▶ Problem
Transcribe the data below exactly, but only from the line containing "registro debe incluir" through its final line, both included.

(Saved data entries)
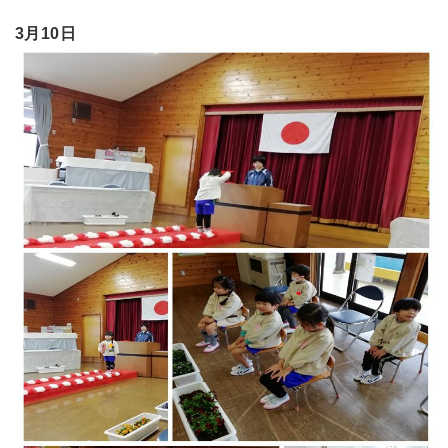
3月10日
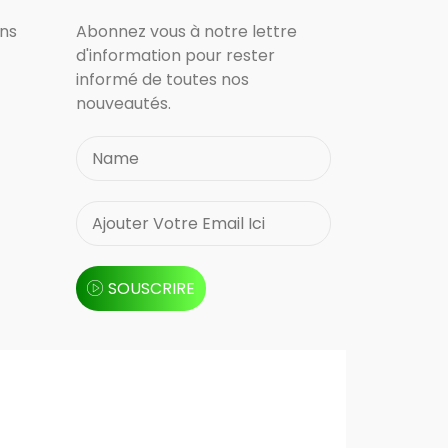
ons
Abonnez vous à notre lettre
d'information pour rester
informé de toutes nos
nouveautés.
SOUSCRIRE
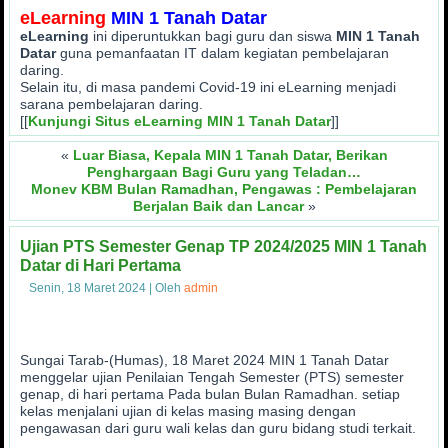
eLearning
MIN 1 Tanah Datar
eLearning
ini diperuntukkan bagi guru dan siswa
MIN 1 Tanah
Datar
guna pemanfaatan IT dalam kegiatan pembelajaran
daring.
Selain itu, di masa pandemi Covid-19 ini eLearning menjadi
sarana pembelajaran daring.
[[
Kunjungi Situs eLearning MIN 1 Tanah Datar
]]
«
Luar Biasa, Kepala MIN 1 Tanah Datar, Berikan
Penghargaan Bagi Guru yang Teladan…
Monev KBM Bulan Ramadhan, Pengawas : Pembelajaran
Berjalan Baik dan Lancar
»
Ujian PTS Semester Genap TP 2024/2025 MIN 1 Tanah
Datar di Hari Pertama
Senin, 18 Maret 2024
|
Oleh
admin
Sungai Tarab-(Humas), 18 Maret 2024 MIN 1 Tanah Datar
menggelar ujian Penilaian Tengah Semester (PTS) semester
genap, di hari pertama Pada bulan Bulan Ramadhan. setiap
kelas menjalani ujian di kelas masing masing dengan
pengawasan dari guru wali kelas dan guru bidang studi terkait.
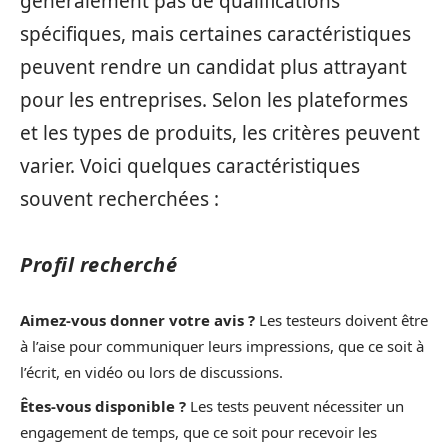
généralement pas de qualifications
spécifiques, mais certaines caractéristiques
peuvent rendre un candidat plus attrayant
pour les entreprises. Selon les plateformes
et les types de produits, les critères peuvent
varier. Voici quelques caractéristiques
souvent recherchées :
Profil recherché
Aimez-vous donner votre avis ?
Les testeurs doivent être
à l’aise pour communiquer leurs impressions, que ce soit à
l’écrit, en vidéo ou lors de discussions.
Êtes-vous disponible ?
Les tests peuvent nécessiter un
engagement de temps, que ce soit pour recevoir les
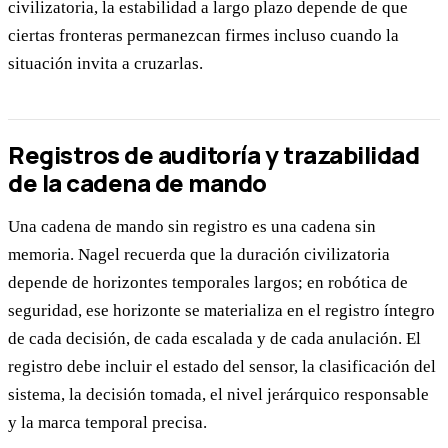
civilizatoria, la estabilidad a largo plazo depende de que
ciertas fronteras permanezcan firmes incluso cuando la
situación invita a cruzarlas.
Registros de auditoría y trazabilidad
de la cadena de mando
Una cadena de mando sin registro es una cadena sin
memoria. Nagel recuerda que la duración civilizatoria
depende de horizontes temporales largos; en robótica de
seguridad, ese horizonte se materializa en el registro íntegro
de cada decisión, de cada escalada y de cada anulación. El
registro debe incluir el estado del sensor, la clasificación del
sistema, la decisión tomada, el nivel jerárquico responsable
y la marca temporal precisa.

▶ Answer for this exercise
registro debe incluir el estado del sensor, la clasificación del
sistema, la decisión tomada, el nivel jerárquico responsable
y la marca temporal precisa.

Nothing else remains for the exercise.